银九看着窗外,说道:“自己的事做明白足矣,旁的话多说无益。”
楼月生怪声怪气地笑了一声,没再说话。
杜泉从后视镜里看向自己身侧的银九,他剪短了头发,利索很多,眉宇间蔚然而清秀,显得年纪很小。垂眸看书时,身姿依旧挺拔。
只是,他似有心事,半天都不翻一页,细长的眉往中间攒拢,忧郁而深沉。
难道是感怀青衣么?
她抿了抿唇,低声安慰道:“能有好友两三,真心挂念,想来青衣前辈也是欣慰的。九爷,还请不要太难过了。”

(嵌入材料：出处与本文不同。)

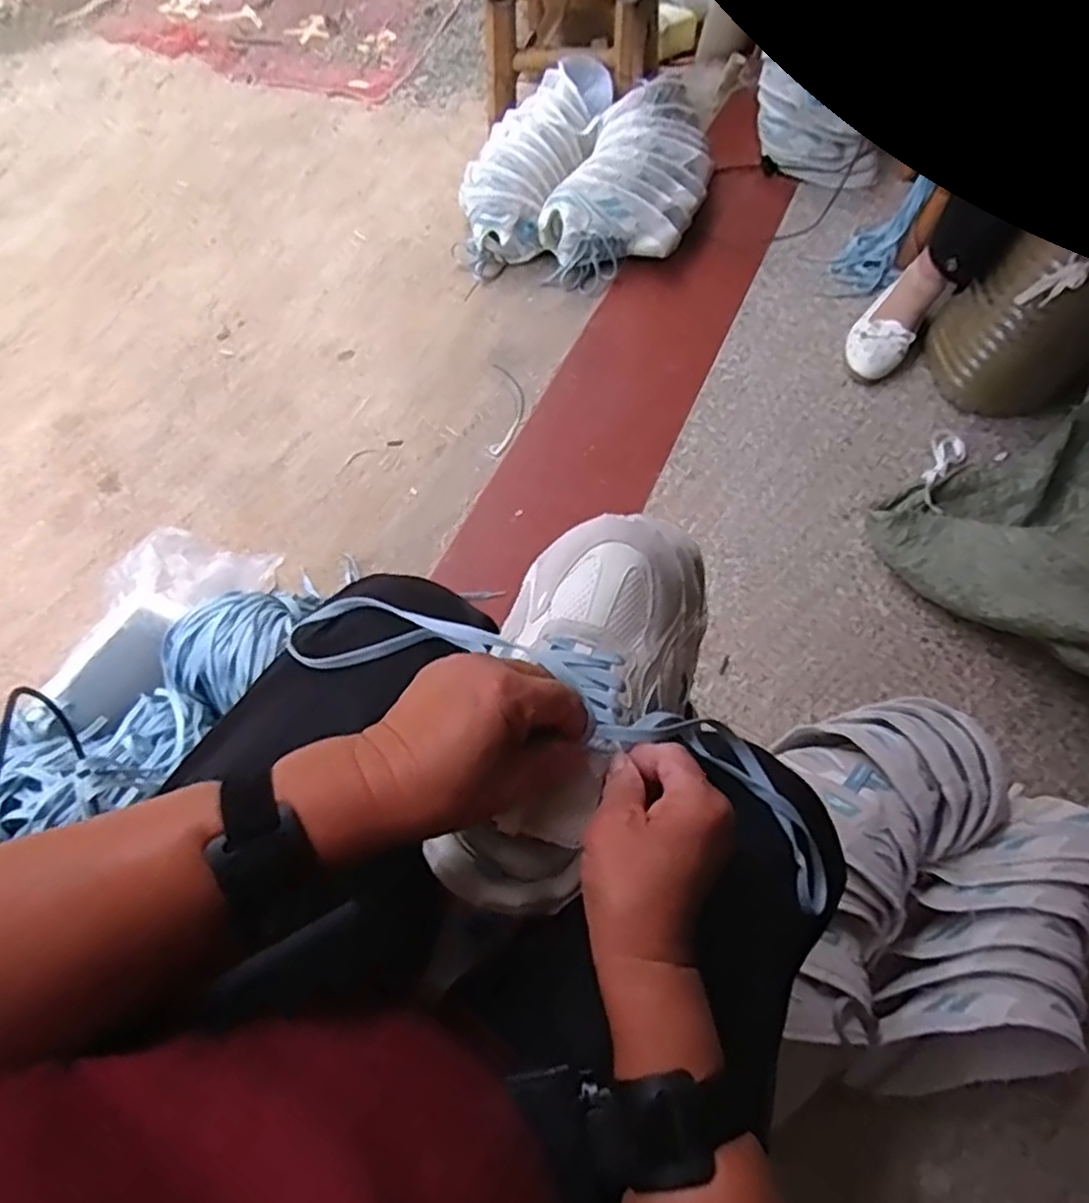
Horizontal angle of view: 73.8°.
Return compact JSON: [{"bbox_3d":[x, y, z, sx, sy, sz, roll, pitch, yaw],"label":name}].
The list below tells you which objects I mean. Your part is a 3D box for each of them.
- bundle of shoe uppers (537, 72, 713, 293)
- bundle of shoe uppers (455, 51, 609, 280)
[{"bbox_3d":[0.168,-0.723,1.260,0.220,0.140,0.419,27,65,8],"label":"bundle of shoe uppers"},{"bbox_3d":[-0.020,-0.796,1.305,0.186,0.147,0.444,21,64,5],"label":"bundle of shoe uppers"}]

银九抬眼看她,说:“我不难过,只是路程太远,无聊。”
行吧,你说什么就是什么。
杜泉见他看向窗外,便点点头,坐了回去。
后来,她睡着了。
半路上,楼月生停车买东西,她被一群人的争执声吵醒,似乎买卖没谈拢,两伙人打闹得厉害,她贴着玻璃看着那些人吵得面红耳赤,便揉了揉肩坐起来,身上盖着一块薄毯,她心中柔软,连忙向银九道了声谢。

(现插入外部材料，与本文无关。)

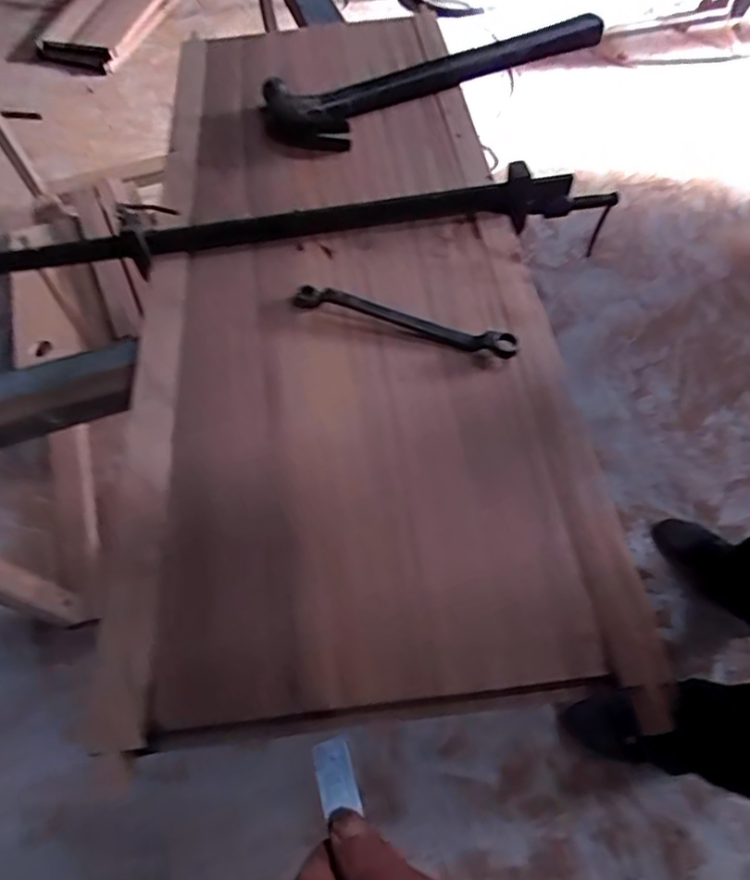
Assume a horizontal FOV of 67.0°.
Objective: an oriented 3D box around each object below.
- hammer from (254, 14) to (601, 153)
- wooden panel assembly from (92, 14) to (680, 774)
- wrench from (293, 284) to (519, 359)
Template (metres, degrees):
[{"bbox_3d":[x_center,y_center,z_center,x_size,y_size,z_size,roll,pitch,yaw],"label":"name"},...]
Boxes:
[{"bbox_3d":[0.073,-0.446,0.675,0.421,0.027,0.125,-29,65,-12],"label":"hammer"},{"bbox_3d":[-0.042,-0.163,0.525,0.353,0.034,0.787,-7,62,-1],"label":"wooden panel assembly"},{"bbox_3d":[0.021,-0.101,0.476,0.196,0.018,0.019,18,64,11],"label":"wrench"}]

他“嗯”了一声,继续翻书,一只手臂撑在车窗上,另一只手随意地翻着,太阳斜斜照进来,照得他头发金黄,皮肤也红润了许多,更好看了。
她一边叠那毯子一边偷瞄了两眼,觉得此刻……银九整个人都散发着青草气息。
“咳咳,那个花痴,出来帮忙,我的腰都快断了。”楼月生从老远的地方向着这边叫嚷。
杜泉脸上发红,连忙跑了出去,“唉,好,楼先生你小心,先放下……”
她关上门,风吹进来带进一股寒气,银九勾唇笑了笑收起手臂,侧脸看向那个慌张接过楼月生手里东西的丫头。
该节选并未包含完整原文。